Removing race from equations that estimate lung function will shift the categorization of disease severity across patient populations, moving more Black individuals into an advanced disease category, according to new research led by scientists at Harvard Medical School. At the same time, more white and Hispanic people would be reclassified as having less advanced illness.

The findings, the research team said, suggest that adjusting lung function tests to include race — as has been the case historically — likely normalized worse lung function and downplayed disease severity among Black people.

The work, published May 19 in the New England Journal of Medicine, was presented simultaneously at a special session of the annual meeting of the American Thoracic Society.

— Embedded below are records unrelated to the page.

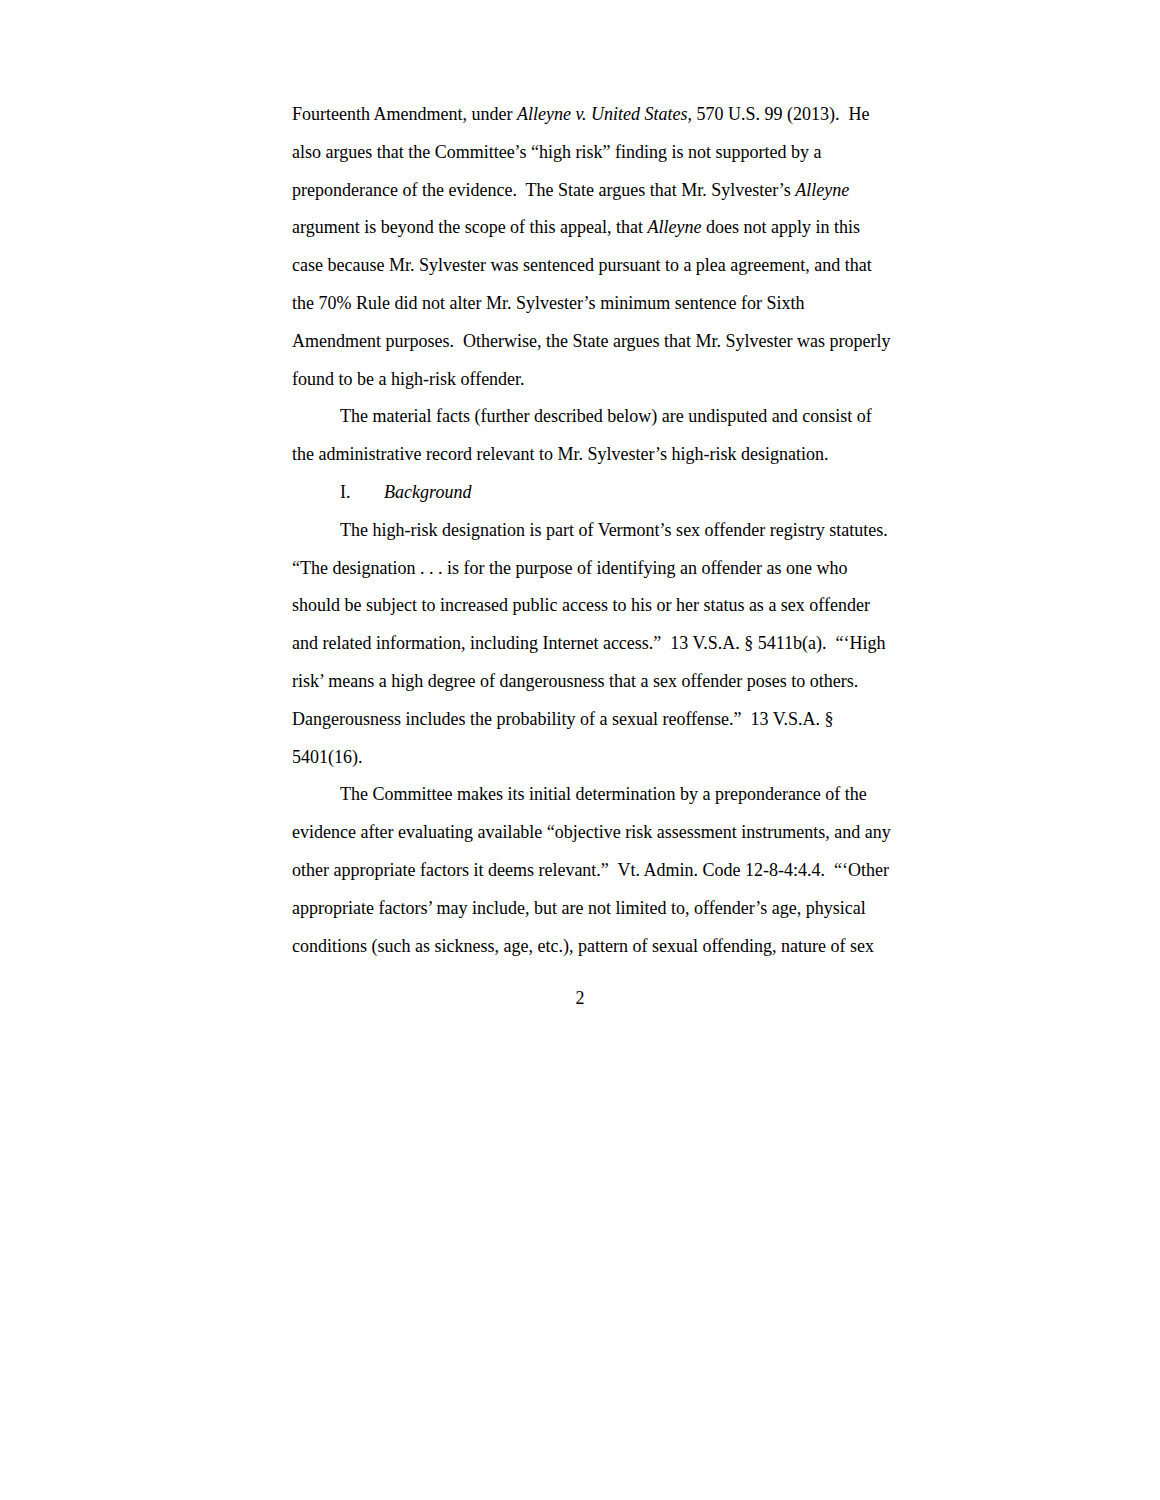Fourteenth Amendment, under Alleyne v. United States, 570 U.S. 99 (2013). He also argues that the Committee’s “high risk” finding is not supported by a preponderance of the evidence. The State argues that Mr. Sylvester’s Alleyne argument is beyond the scope of this appeal, that Alleyne does not apply in this case because Mr. Sylvester was sentenced pursuant to a plea agreement, and that the 70% Rule did not alter Mr. Sylvester’s minimum sentence for Sixth Amendment purposes. Otherwise, the State argues that Mr. Sylvester was properly found to be a high-risk offender.
The material facts (further described below) are undisputed and consist of the administrative record relevant to Mr. Sylvester’s high-risk designation.
I. Background
The high-risk designation is part of Vermont’s sex offender registry statutes. “The designation . . . is for the purpose of identifying an offender as one who should be subject to increased public access to his or her status as a sex offender and related information, including Internet access.” 13 V.S.A. § 5411b(a). “‘High risk’ means a high degree of dangerousness that a sex offender poses to others. Dangerousness includes the probability of a sexual reoffense.” 13 V.S.A. § 5401(16).
The Committee makes its initial determination by a preponderance of the evidence after evaluating available “objective risk assessment instruments, and any other appropriate factors it deems relevant.” Vt. Admin. Code 12-8-4:4.4. “‘Other appropriate factors’ may include, but are not limited to, offender’s age, physical conditions (such as sickness, age, etc.), pattern of sexual offending, nature of sex
2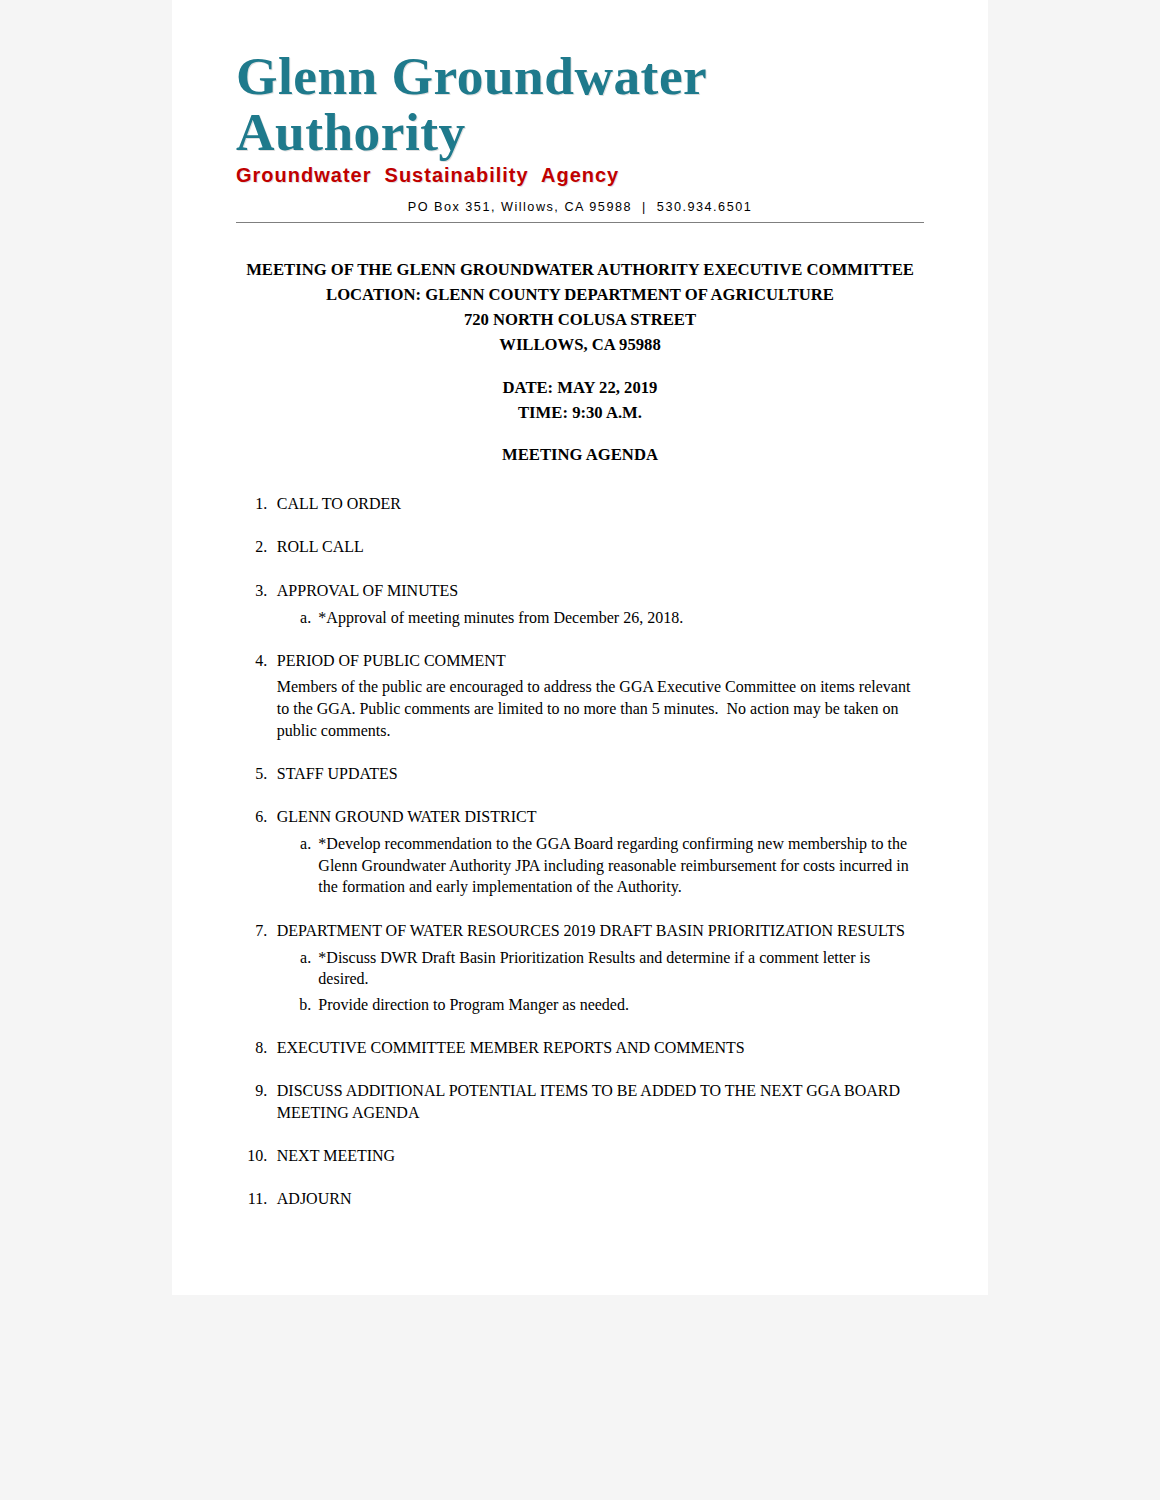Glenn Groundwater Authority
Groundwater Sustainability Agency
PO Box 351, Willows, CA 95988 | 530.934.6501
MEETING OF THE GLENN GROUNDWATER AUTHORITY EXECUTIVE COMMITTEE
LOCATION: GLENN COUNTY DEPARTMENT OF AGRICULTURE
720 NORTH COLUSA STREET
WILLOWS, CA 95988
DATE: MAY 22, 2019
TIME: 9:30 A.M.
MEETING AGENDA
CALL TO ORDER
ROLL CALL
APPROVAL OF MINUTES
*Approval of meeting minutes from December 26, 2018.
PERIOD OF PUBLIC COMMENT
Members of the public are encouraged to address the GGA Executive Committee on items relevant to the GGA. Public comments are limited to no more than 5 minutes. No action may be taken on public comments.
STAFF UPDATES
GLENN GROUND WATER DISTRICT
*Develop recommendation to the GGA Board regarding confirming new membership to the Glenn Groundwater Authority JPA including reasonable reimbursement for costs incurred in the formation and early implementation of the Authority.
DEPARTMENT OF WATER RESOURCES 2019 DRAFT BASIN PRIORITIZATION RESULTS
*Discuss DWR Draft Basin Prioritization Results and determine if a comment letter is desired.
Provide direction to Program Manger as needed.
EXECUTIVE COMMITTEE MEMBER REPORTS AND COMMENTS
DISCUSS ADDITIONAL POTENTIAL ITEMS TO BE ADDED TO THE NEXT GGA BOARD MEETING AGENDA
NEXT MEETING
ADJOURN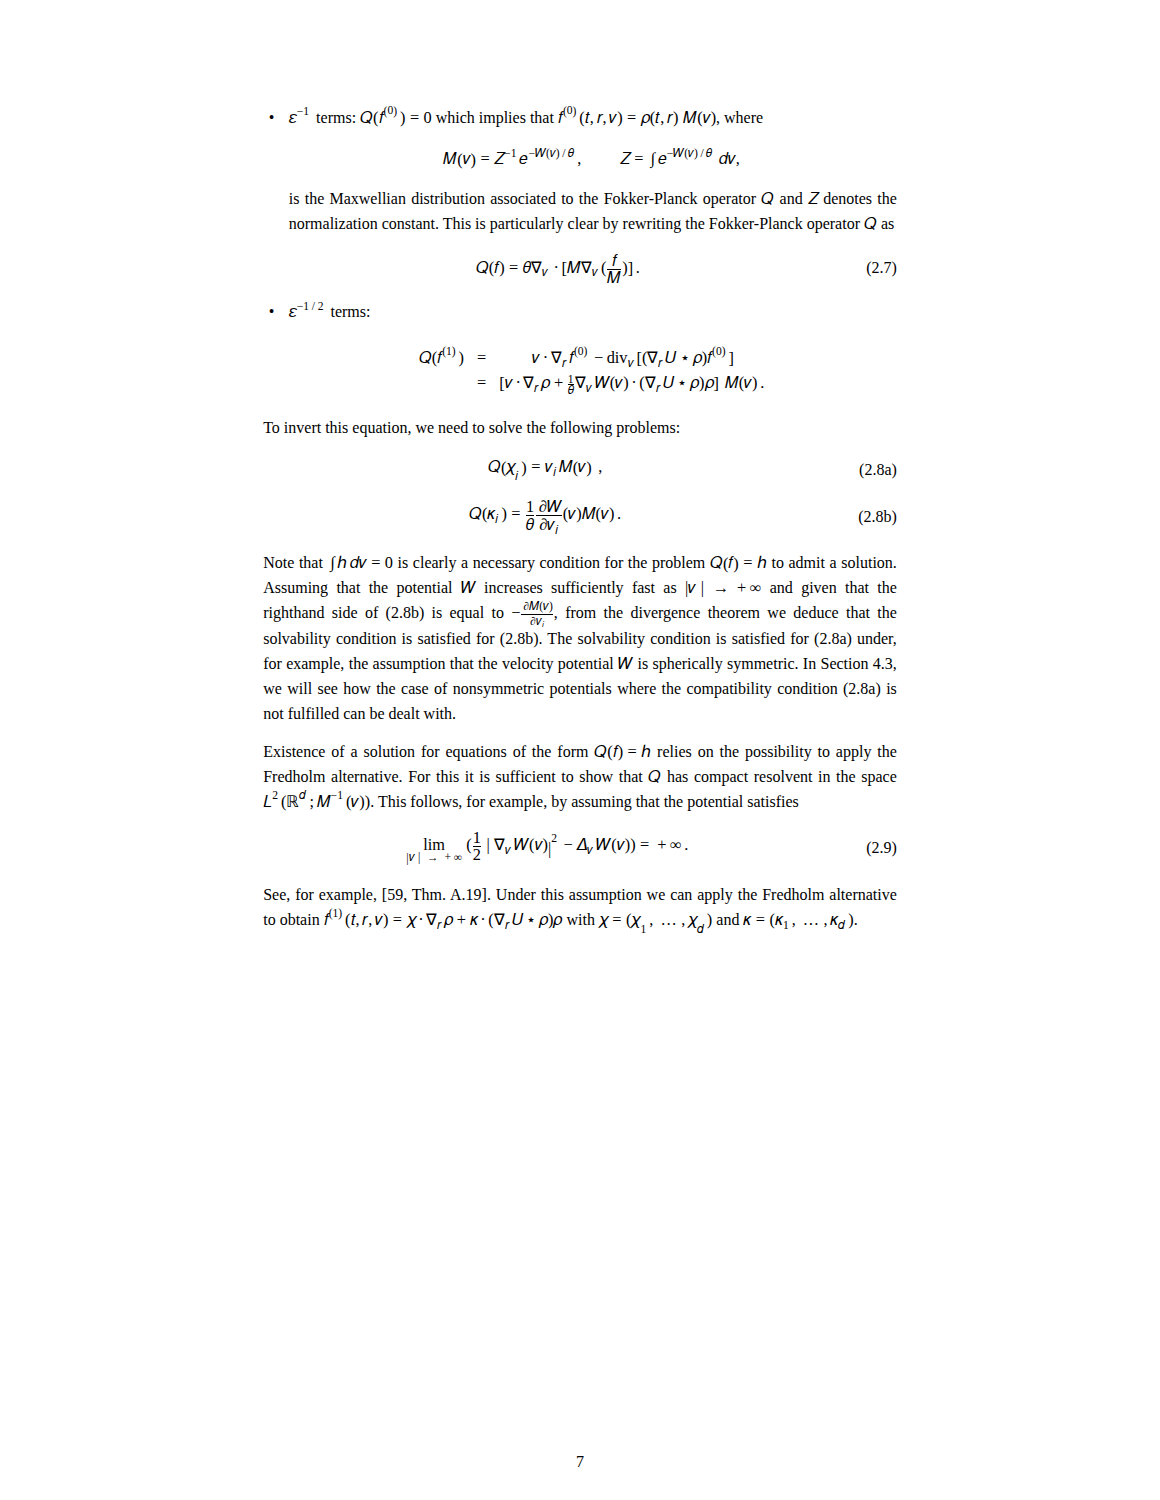ε−1 terms: Q(f(0))=0 which implies that f(0)(t,r,v)=ρ(t,r)M(v), where
M(v)= Z−1 e−W(v)/θ , Z= ∫ e−W(v)/θ dv,
is the Maxwellian distribution associated to the Fokker-Planck operator Q and Z denotes the normalization constant. This is particularly clear by rewriting the Fokker-Planck operator Q as
Q(f)= θ∇v· [ M∇v (fM) ] .
(2.7)
ε−1/2 terms:
Q(f(1)) = v·∇rf(0) − divv [(∇rU⋆ρ)f(0)] = [ v·∇rρ + 1θ ∇vW(v) · (∇rU⋆ρ)ρ ] M(v).
To invert this equation, we need to solve the following problems:
Q(χi)= viM(v) ,
(2.8a)
Q(κi)= 1θ ∂W∂vi (v)M(v).
(2.8b)
Note that ∫hdv=0 is clearly a necessary condition for the problem Q(f)=h to admit a solution. Assuming that the potential W increases sufficiently fast as |v|→+∞ and given that the righthand side of (2.8b) is equal to −∂M(v)∂vi, from the divergence theorem we deduce that the solvability condition is satisfied for (2.8b). The solvability condition is satisfied for (2.8a) under, for example, the assumption that the velocity potential W is spherically symmetric. In Section 4.3, we will see how the case of nonsymmetric potentials where the compatibility condition (2.8a) is not fulfilled can be dealt with.
Existence of a solution for equations of the form Q(f)=h relies on the possibility to apply the Fredholm alternative. For this it is sufficient to show that Q has compact resolvent in the space L2(ℝd;M−1(v)). This follows, for example, by assuming that the potential satisfies
lim |v|→+∞ ( 12 |∇vW(v)|2 − ΔvW(v) ) =+∞.
(2.9)
See, for example, [59, Thm. A.19]. Under this assumption we can apply the Fredholm alternative to obtain f(1)(t,r,v)=χ·∇rρ+κ·(∇rU⋆ρ)ρ with χ=(χ1,…,χd) and κ=(κ1,…,κd).
7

“The race-based formula to estimate lung function assumes that different race groups have different normal lung function, and it’s known that this can obscure disease severity in many individuals,” said study senior author Raj Manrai, assistant professor of biomedical informatics in the Blavatnik Institute at HMS. “Yet the myriad implications of race adjustment and the effects of removing race have not been comprehensively quantified — our study is an attempt do so.”

The analysis shows that removing race from current lung function estimates would change who is diagnosed with respiratory illness and, in turn, who qualifies for disability compensation and veterans’ benefits and who’s eligible for jobs that require certain levels of lung function.

Manrai and study first author James Diao previously led research to assess the implications of removing race from estimates of kidney function.